The next morning, despite the rain, about half the group headed into town for a bike tour of Krakow which would take us around the old city, where we were staying and had eaten the night before; over to the Jewish quarter; and finally to the old Jewish ghetto, a tiny area of land where Jews had been forced to live during Nazi occupation of Krakow. The mix of architecture, history, religion and learning from the middle ages, renaissance, industrial age and modern age all mixed together on our tour and through the town, and the rain even let up a bit to allow us to enjoy the bike ride which took us along the river. One of the highlights of the tour was the visit to Schindler’s Factory, a bright point in the terrible stories of atrocities committed against the Jewish people during the Second World War.

Memorial in the Jewish Ghetto of Krakow

Memorial in the old Jewish Ghetto of Krakow

After our bike tour, a group of us stopped for lunch where I tried the baked cheese, a local sheeps cheese baked until soft, warm and gooey, and served with cranberries and cowberries; and the Zur Starpolski, a very rich rye flour soup with a creamy base and loaded with smoked bacon, sausage and boiled egg. It was warm-up food for the afternoon which I would spend wandering the streets of Krakow, enjoying the sights and window shopping through both the souvenirs, clothing, jewelry and occasional full sheepskin. I also made my way up to the stunning Krakow palace.

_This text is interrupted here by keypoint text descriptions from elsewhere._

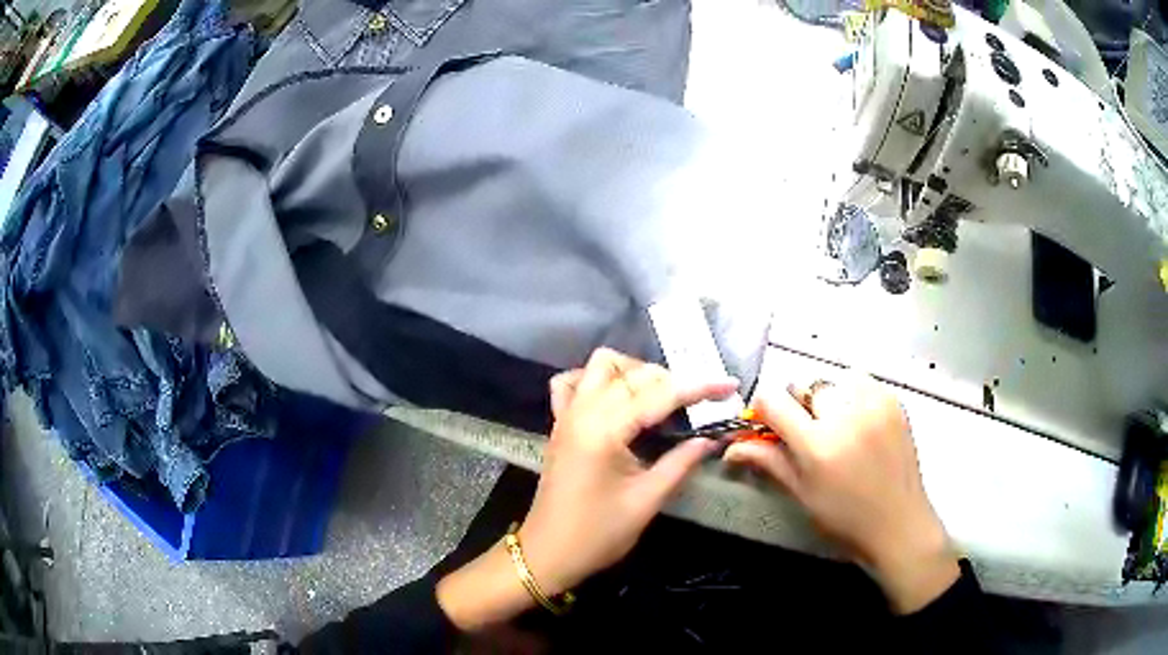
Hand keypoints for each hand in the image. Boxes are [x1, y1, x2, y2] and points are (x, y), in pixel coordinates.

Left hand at [521, 348, 737, 594]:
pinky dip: (597, 381)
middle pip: (632, 374)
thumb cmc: (598, 534)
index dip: (699, 387)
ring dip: (633, 372)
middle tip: (700, 403)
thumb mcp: (646, 501)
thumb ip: (681, 462)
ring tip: (659, 397)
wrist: (548, 553)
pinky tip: (616, 398)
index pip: (659, 395)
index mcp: (604, 431)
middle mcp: (582, 412)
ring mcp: (566, 415)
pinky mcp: (559, 425)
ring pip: (600, 366)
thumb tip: (713, 438)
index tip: (730, 385)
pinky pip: (573, 383)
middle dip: (671, 380)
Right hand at [723, 372, 959, 612]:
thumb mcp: (802, 493)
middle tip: (807, 431)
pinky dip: (852, 394)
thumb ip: (768, 461)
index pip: (772, 399)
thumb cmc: (844, 518)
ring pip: (833, 378)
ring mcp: (873, 404)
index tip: (768, 424)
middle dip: (797, 403)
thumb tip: (730, 448)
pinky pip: (862, 381)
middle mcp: (845, 415)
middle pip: (804, 383)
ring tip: (836, 424)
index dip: (763, 408)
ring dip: (827, 396)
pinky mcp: (894, 401)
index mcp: (817, 445)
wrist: (899, 523)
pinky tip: (858, 422)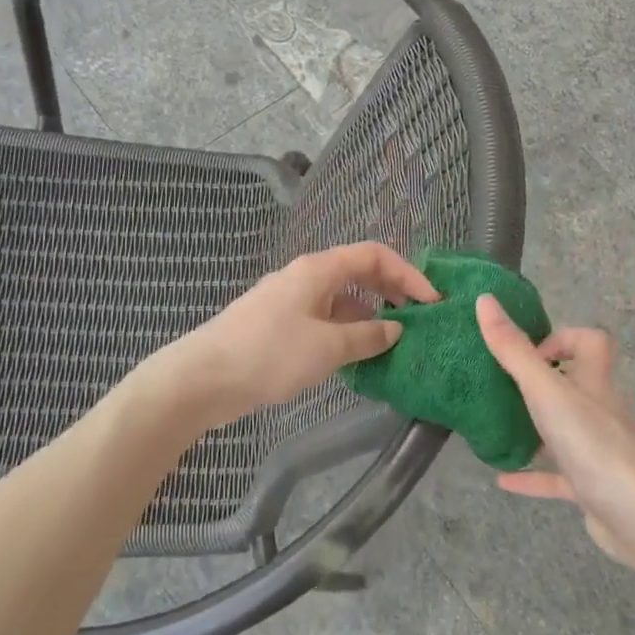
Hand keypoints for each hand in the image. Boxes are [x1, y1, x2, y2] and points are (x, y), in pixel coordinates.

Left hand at [169, 243, 437, 425]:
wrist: (203, 379)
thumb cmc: (269, 354)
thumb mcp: (328, 347)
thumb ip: (367, 336)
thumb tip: (395, 329)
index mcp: (318, 269)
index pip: (374, 254)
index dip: (408, 274)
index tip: (431, 303)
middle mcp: (305, 277)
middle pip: (359, 273)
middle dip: (392, 293)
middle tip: (418, 321)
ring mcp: (290, 301)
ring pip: (341, 300)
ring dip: (369, 317)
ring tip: (392, 344)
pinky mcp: (278, 327)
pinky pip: (323, 320)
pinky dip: (345, 332)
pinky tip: (355, 359)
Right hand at [475, 294, 634, 570]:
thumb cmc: (592, 443)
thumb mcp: (546, 391)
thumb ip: (514, 350)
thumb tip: (486, 300)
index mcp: (595, 382)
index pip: (591, 342)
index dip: (562, 339)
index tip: (529, 354)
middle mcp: (601, 411)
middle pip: (576, 385)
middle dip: (540, 384)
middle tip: (501, 389)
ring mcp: (600, 451)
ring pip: (565, 431)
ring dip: (535, 429)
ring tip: (498, 428)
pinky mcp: (593, 487)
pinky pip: (558, 476)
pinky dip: (532, 475)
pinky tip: (503, 479)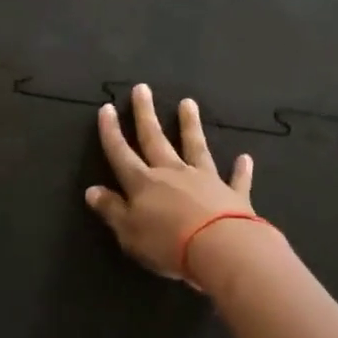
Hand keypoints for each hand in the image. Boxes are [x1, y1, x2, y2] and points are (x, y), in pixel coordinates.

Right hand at [85, 83, 256, 287]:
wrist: (221, 249)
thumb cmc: (168, 244)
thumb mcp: (129, 232)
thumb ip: (111, 210)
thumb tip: (92, 190)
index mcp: (143, 183)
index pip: (121, 153)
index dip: (111, 132)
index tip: (106, 108)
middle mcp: (172, 173)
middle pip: (155, 139)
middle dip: (145, 114)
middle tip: (142, 88)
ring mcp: (205, 180)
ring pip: (195, 147)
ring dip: (190, 125)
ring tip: (188, 103)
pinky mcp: (233, 195)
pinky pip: (236, 179)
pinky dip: (240, 169)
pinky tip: (245, 158)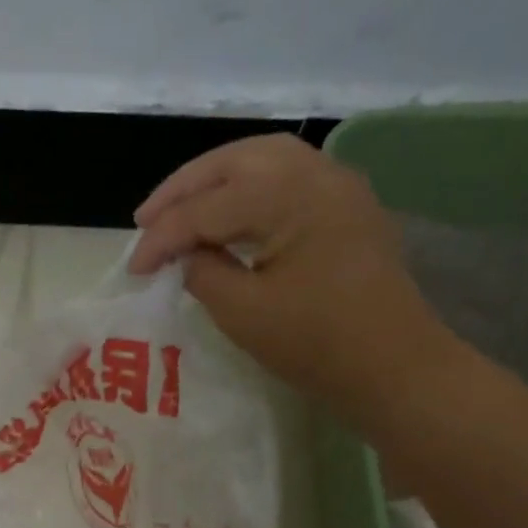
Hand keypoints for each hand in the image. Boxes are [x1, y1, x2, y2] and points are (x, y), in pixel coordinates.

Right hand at [128, 133, 457, 419]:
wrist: (394, 368)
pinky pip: (287, 177)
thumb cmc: (316, 344)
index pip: (207, 208)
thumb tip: (186, 254)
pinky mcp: (346, 207)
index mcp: (290, 196)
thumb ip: (203, 273)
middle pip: (235, 160)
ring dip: (214, 180)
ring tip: (179, 210)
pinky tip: (227, 214)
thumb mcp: (242, 313)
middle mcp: (317, 173)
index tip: (133, 270)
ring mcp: (338, 186)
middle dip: (183, 188)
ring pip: (262, 160)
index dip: (163, 238)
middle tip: (145, 220)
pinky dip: (247, 188)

Everyone was tired and ready for a quiet night after our late night before and long day of touring the city so a small group of us went out for dinner where I managed to find the food highlight of my trip. Feeling adventurous, I ordered the roast pork knuckle. Unsure of what to expect, I waited eagerly while our waiter brought us the bread which was served with, instead of butter, a pot of spreadable lard. Moments later, a medieval feast was placed before me – a half kilo of meat, served in a wooden platter with a giant, sword-like knife, and massive wooden fork sticking out of the top. Not only did the meal look like something off a table from the 1300s but it was absolutely delicious, the pork roasted to perfection, covered in a sweet prune glaze, served with cranberries and horseradish sauce. I tried my best but couldn’t come close to finishing – or eating dessert despite our enthusiastic waiter plying us with samples of the apple cake and local bitter cheesecake. It was a meal to remember in a town to remember.

Full and very happy, our group managed to make it back to the hostel before an early night. The next morning we’d be driving to the Polish ski resort town of Zacopane where, we were promised, lay stunning alpine vistas, fresh air and, ominously, The Meat Palace.